* **Records for the task**
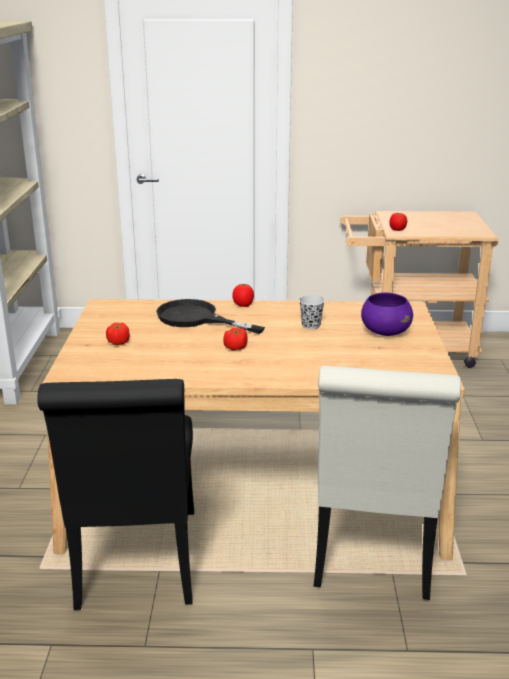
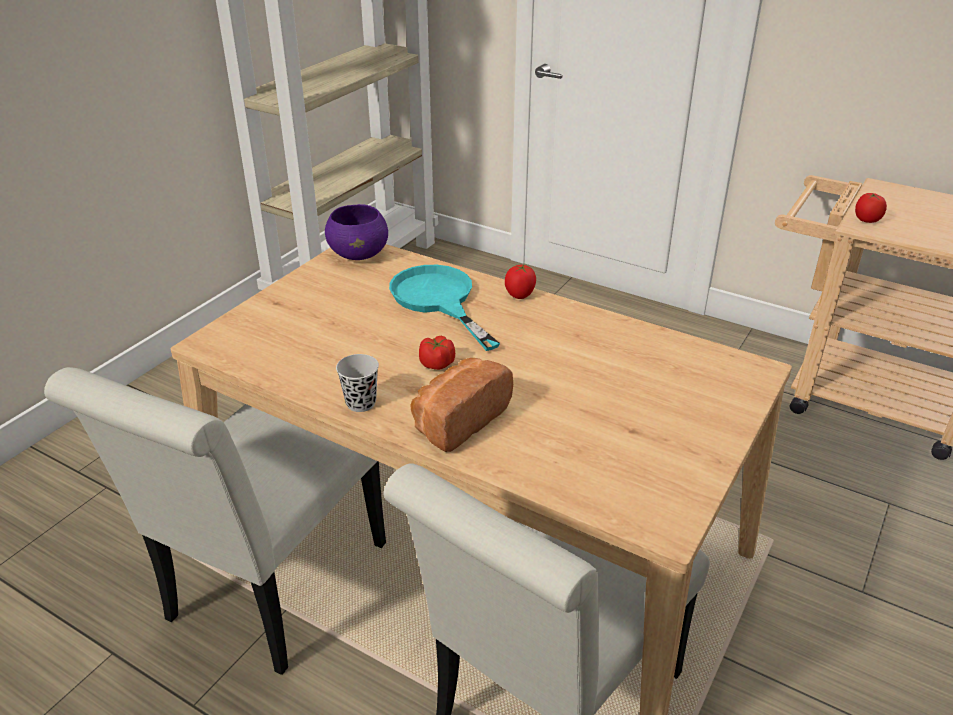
camera: 30 degrees right, 10 degrees up
(118, 342) = (312, 310): tomato -> none
(137, 566) = (269, 591): black chair -> white chair
(196, 318) = (438, 300): black frying pan -> turquoise frying pan
(280, 368) = (457, 420): none -> bread
(311, 325) = (573, 358): black cup -> black cup (361, 403)
(385, 332) = (670, 405): purple bowl -> purple bowl (359, 254)

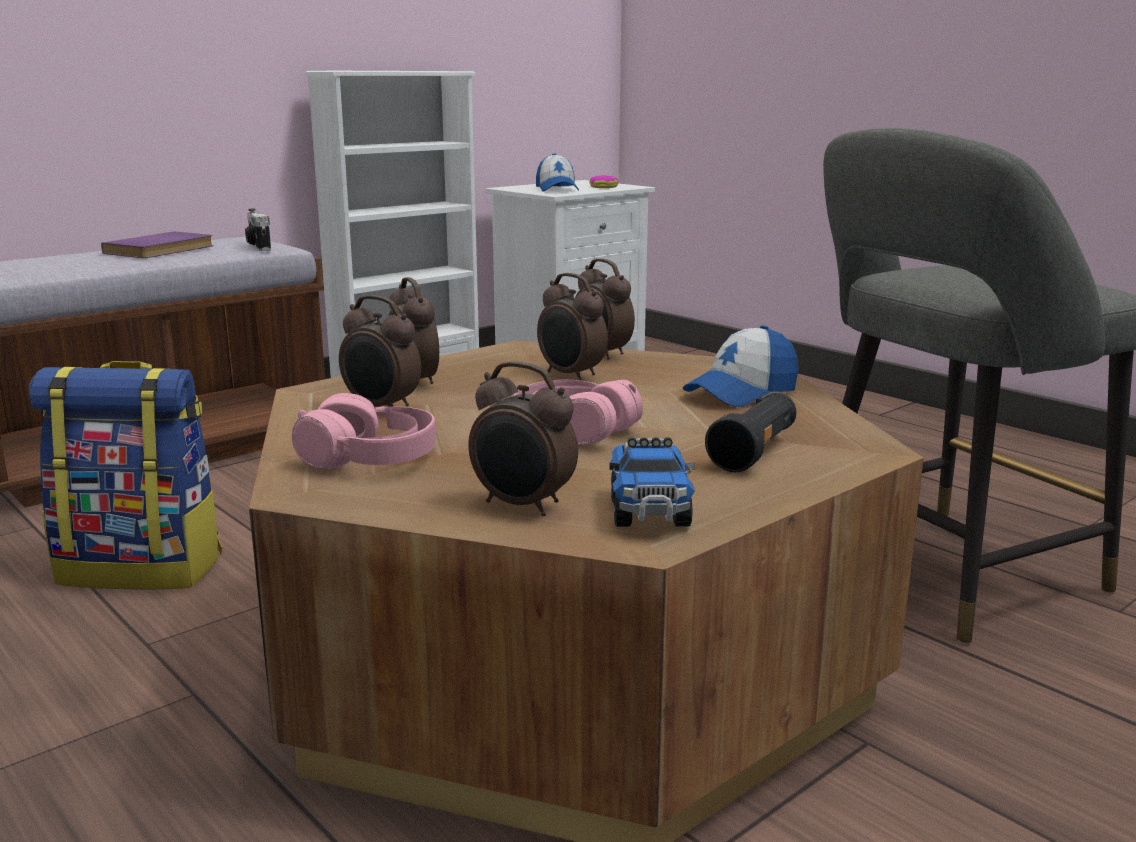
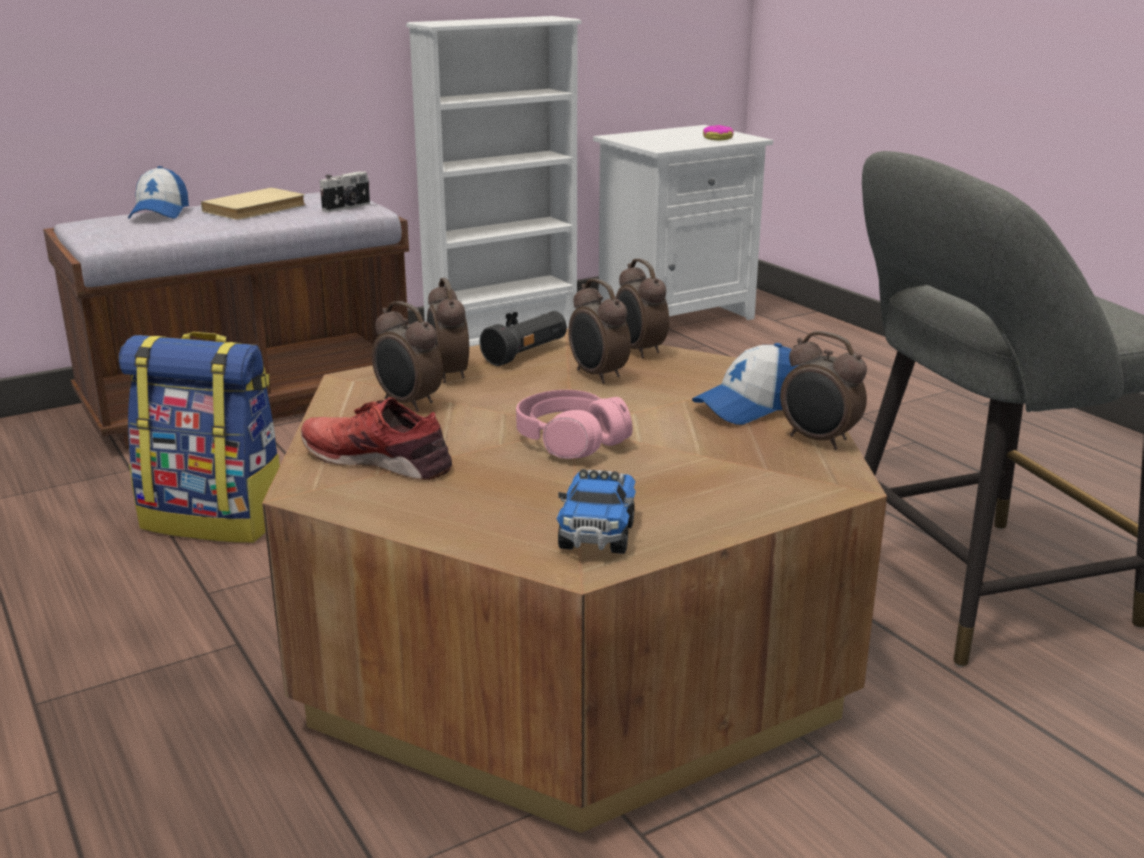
camera: 10 degrees right, 5 degrees up
(162, 250) = (257, 208): purple book -> beige book
(258, 247) = (347, 207): camera -> camera turned 120 degrees counterclockwise
(370, 459) = (378, 459): pink headphones -> red shoe
(522, 506) = (489, 520): alarm clock -> alarm clock (818, 440)
(557, 189) = (666, 141): cap -> cap (160, 213)
(754, 452) = (726, 478): black flashlight -> black flashlight (526, 353)

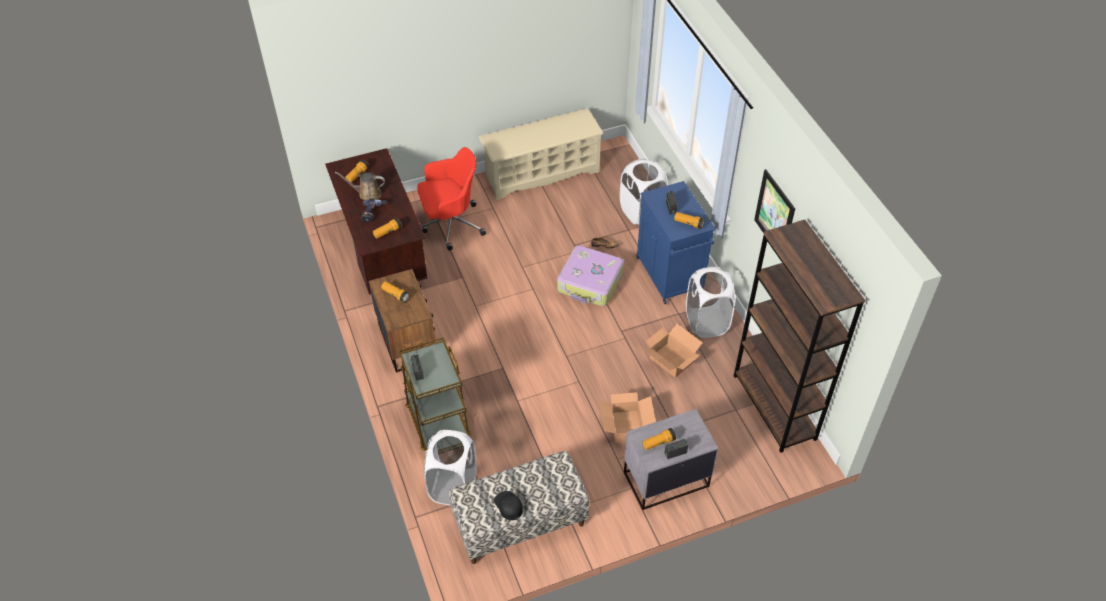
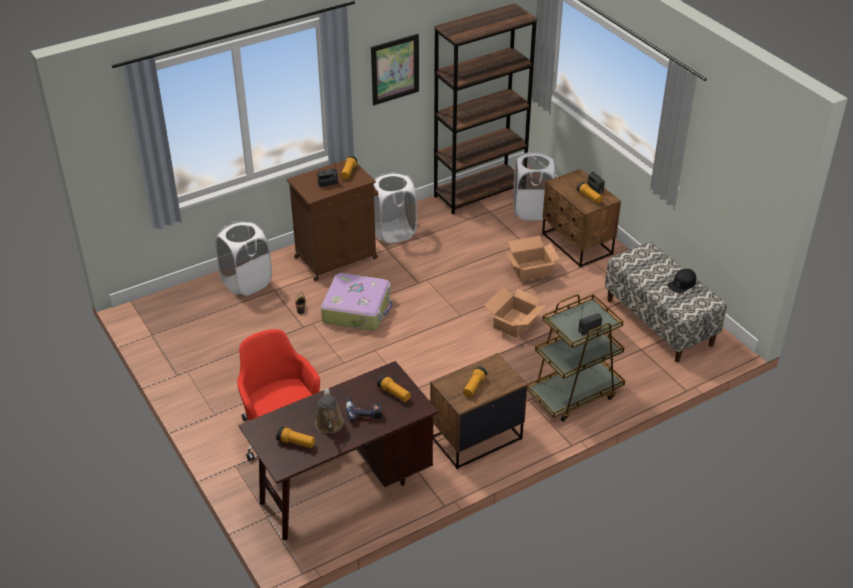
camera: 100 degrees left, 10 degrees down
(453, 486) = (642, 370): white laundry basket -> white laundry basket (532, 210)
(541, 173) = (184, 366): beige shoe rack -> none
(665, 479) = (576, 244): grey nightstand -> brown nightstand
(670, 276) = (337, 257): blue cabinet -> brown cabinet
(671, 361) = (446, 250): cardboard box -> cardboard box (515, 323)

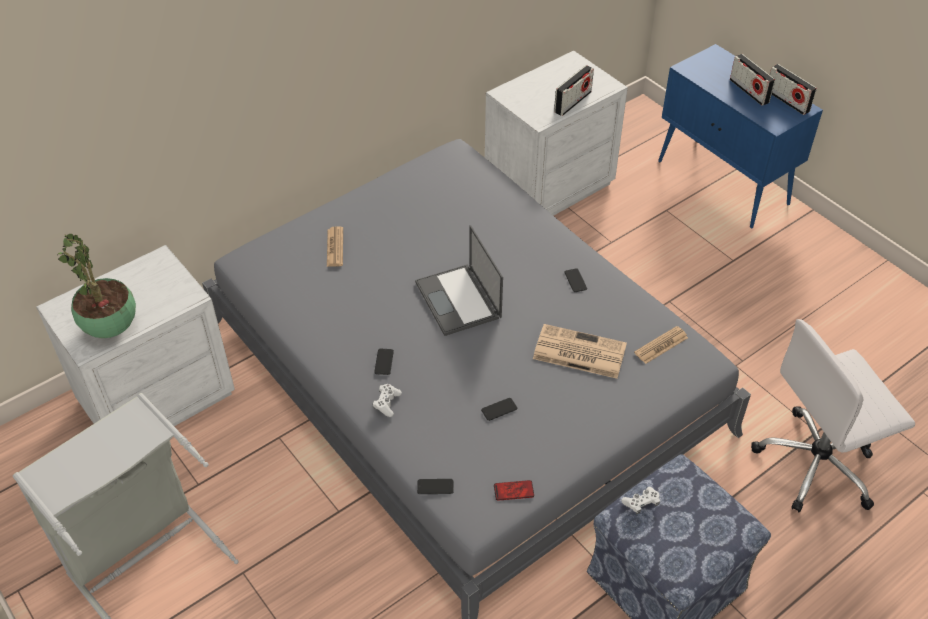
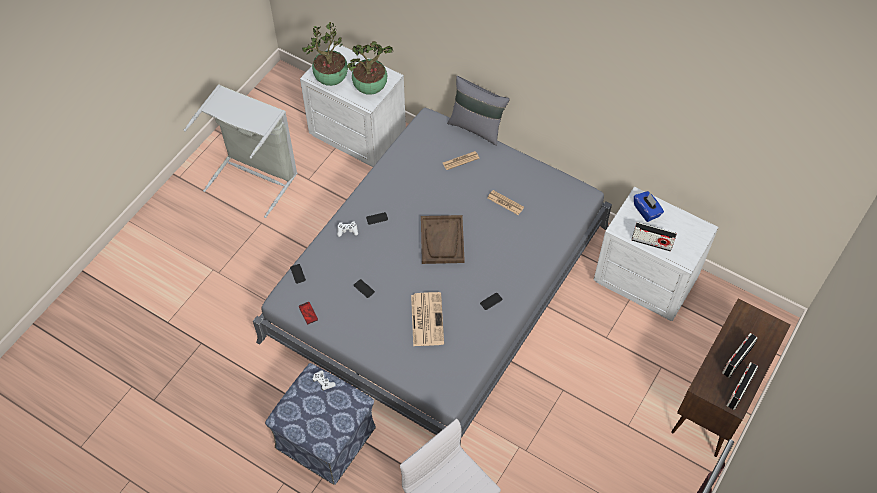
camera: 70 degrees right, 10 degrees up
(163, 285) = (371, 88): none -> potted plant
(288, 217) = (476, 127): none -> grey pillow
(459, 300) = (442, 240): laptop -> brown tray
(526, 93) = (646, 211): none -> blue tissue box
(661, 345) = (452, 365): newspaper -> newspaper (505, 203)
(723, 183) = (716, 402): blue cabinet -> brown cabinet

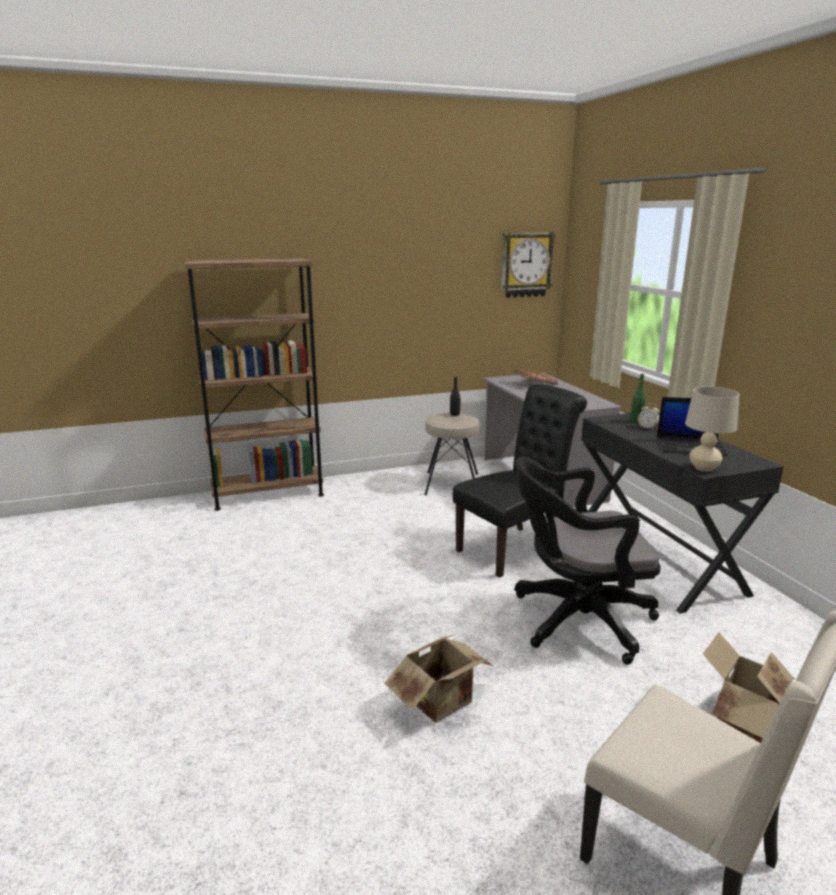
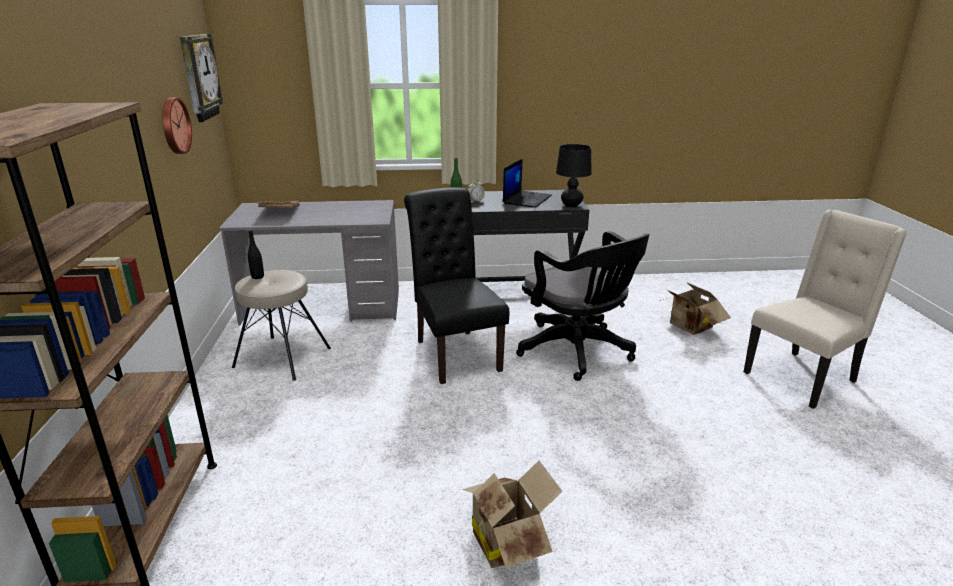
camera: 75 degrees left, 5 degrees up
(443, 703) = (679, 434): cardboard box -> cardboard box (508, 541)
(462, 293) = (174, 125): none -> wall clock
(575, 620) = (578, 352): black office chair -> black office chair turned 45 degrees counterclockwise
(703, 468) = (571, 205): beige table lamp -> black table lamp

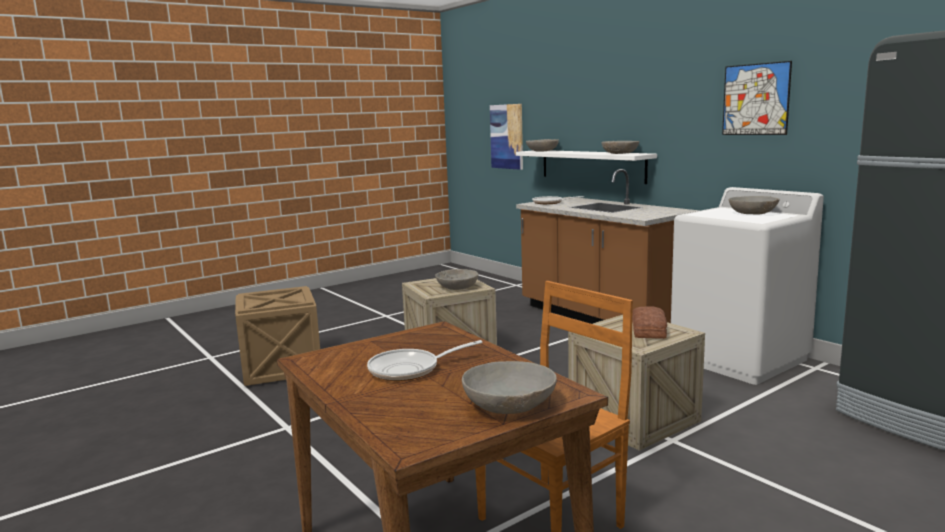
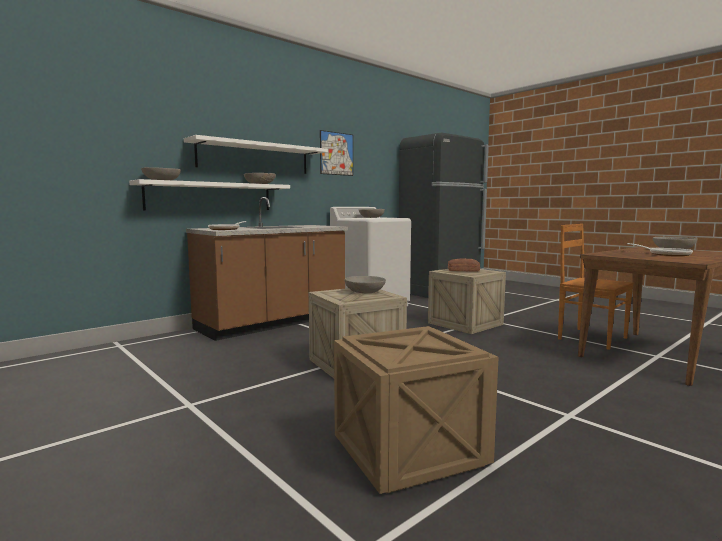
camera: 95 degrees left, 5 degrees down
(507, 136) = (63, 162): picture -> none
(635, 119) = (254, 158): none -> white shelf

* **What to produce**
Everything from the first line of the entries through the line that contains "(541, 173) = (184, 366): beige" is to be reproduced exactly, except the pictures.

* **Task answer**
camera: 30 degrees right, 10 degrees up
(118, 342) = (312, 310): tomato -> none
(137, 566) = (269, 591): black chair -> white chair
(196, 318) = (438, 300): black frying pan -> turquoise frying pan
(280, 368) = (457, 420): none -> bread
(311, 325) = (573, 358): black cup -> black cup (361, 403)
(385, 332) = (670, 405): purple bowl -> purple bowl (359, 254)

camera: 10 degrees right, 5 degrees up
(162, 250) = (257, 208): purple book -> beige book
(258, 247) = (347, 207): camera -> camera turned 120 degrees counterclockwise
(370, 459) = (378, 459): pink headphones -> red shoe
(522, 506) = (489, 520): alarm clock -> alarm clock (818, 440)
(557, 189) = (666, 141): cap -> cap (160, 213)
(754, 452) = (726, 478): black flashlight -> black flashlight (526, 353)

camera: 100 degrees left, 10 degrees down
(453, 486) = (642, 370): white laundry basket -> white laundry basket (532, 210)
(541, 173) = (184, 366): beige shoe rack -> none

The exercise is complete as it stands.